Depuis 1991, le Maroc bloque l’organisation d’un référendum d’autodétermination, malgré les résolutions de l’ONU. Ce blocage s’expliquai par l’infériorité en nombre des colons. Après moult tergiversations, El Makhazan propose, en 2007, un plan d’autonomie pour la région, rejeté directement par le Front Polisario. Depuis cette date, commence alors, l’intensification de la migration de Marocains vers le Sahara. L’objectif est d’inverser la donne démographique.
Un contrôle social renforcé
Les autorités marocaines surveillent étroitement la population sahraouie, classant les individus selon un système de couleurs pour déterminer leur niveau de dangerosité. Les Sahraouis sont ainsi catégorisés selon leur comportement politique et social, avec des couleurs telles que le rouge pour les individus considérés comme dangereux.
Chaque jour, des rapports sont rédigés sur leurs activités, leurs interactions et leurs discussions, afin de neutraliser toute revendication politique ou culturelle sahraouie. Le Makhzen cherche à intégrer de force cette population à la société marocaine, en effaçant leur identité sahraouie.
Le «Sahraoui domestiqué»
L’ambition marocaine est de créer un « Sahraoui domestiqué », sans influence politique, économique ou culturelle, et incapable de participer ou d’influer à l’avenir sur l’aboutissement du conflit.
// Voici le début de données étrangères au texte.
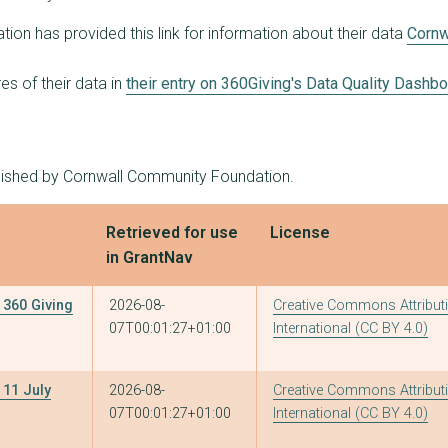
8
£31,645
£10,000
on has provided this link for information about their data
Cornw
6
£30,715
£10,000
s of their data in
their entry on 360Giving's Data Quality Dashb
2
£30,000
£20,000
3
£30,000
£10,000
blished by Cornwall Community Foundation.
3
£30,000
£10,000
2
£30,000
£25,000
Retrieved for use
License
in GrantNav
6
£29,150
£10,000
3
£28,332
£10,000
360 Giving
2026-08-
Creative Commons Attributi
07T00:01:27+01:00
International (CC BY 4.0)
2
£28,000
£16,000
7
£27,855
£10,000
11 July
2026-08-
Creative Commons Attributi
07T00:01:27+01:00
International (CC BY 4.0)
6
£27,500
£10,000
Pendant ce temps, la population de colons marocains ne cesse de croître, s’implantant dans tous les secteurs économiques, de l’éducation à la santé, en passant par le commerce et les industries extractives.
Discrimination et exploitation économiques
Même au sein du ministère de l’Intérieur, les Sahraouis sont limités dans leurs responsabilités. Ils sont principalement assignés à des postes de surveillance de leur propre communauté et de gestion des crises internes au Sahara occidental. Les hauts responsables sahraouis qui occupent des postes à responsabilité sont soumis à une surveillance permanente, ainsi que leurs familles.
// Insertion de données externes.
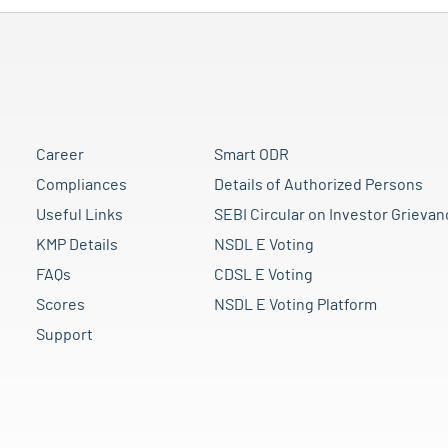
Career
Smart ODR
Compliances
Details of Authorized Persons
Useful Links
SEBI Circular on Investor Grievan
KMP Details
NSDL E Voting
FAQs
CDSL E Voting
Scores
NSDL E Voting Platform
Support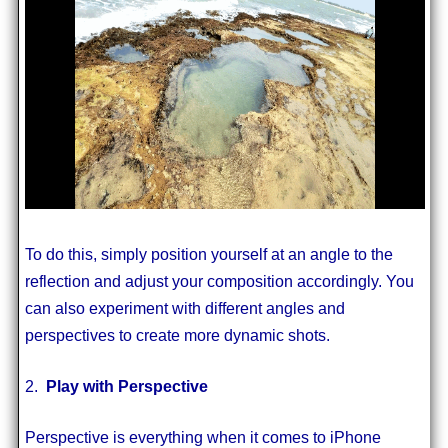
To do this, simply position yourself at an angle to the
reflection and adjust your composition accordingly. You
can also experiment with different angles and
perspectives to create more dynamic shots.
2.
Play with Perspective
Perspective is everything when it comes to iPhone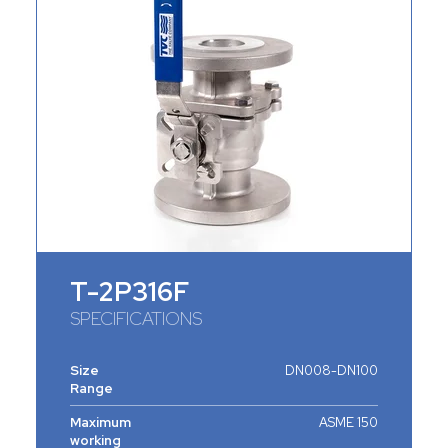
T-2P316F
SPECIFICATIONS
Size
DN008-DN100
Range
Maximum
ASME 150
working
La politique économique du Maroc dans la région consiste également à confisquer les terres sahraouies et à favoriser les investissements étrangers au détriment des Sahraouis. Des entreprises européennes, asiatiques et moyen-orientales sont encouragées à exploiter les ressources naturelles de la région, telles que l’or et le phosphate, au profit de l’État marocain.
Un territoire marqué par le trafic de drogue
Le Sahara occidental est également devenu une plaque tournante du trafic de drogue et de la migration clandestine. Le régime marocain, à travers ses réseaux de renseignement, contrôle une grande partie de ce commerce illicite. Les profits de ce trafic sont utilisés pour financer des actions politiques et influencer les relations internationales du Maroc, notamment en Europe.
Le témoignage de ce fonctionnaire met en lumière les pratiques du régime marocain et les alliances qu’il a nouées avec des personnalités influentes en Mauritanie, au Mali et en Europe pour protéger ces réseaux.
L’immigration comme outil de chantage politique
Le Maroc utilise, enfin, la question migratoire comme un levier pour influencer ses relations avec l’Espagne et l’Europe. En facilitant le passage des migrants d’Afrique subsaharienne à travers le Sahara occidental, Rabat exerce une pression sur les gouvernements européens, exigeant des concessions politiques sur la question du Sahara en échange de son contrôle sur les flux migratoires.
Cette stratégie, qualifiée de « mentalité de gangster » par la source , témoigne de l’importance du Sahara occidental dans les calculs géopolitiques du régime marocain prêt à toutes les dérives pour imposer ses vues et pour préserver ce territoire sous son emprises.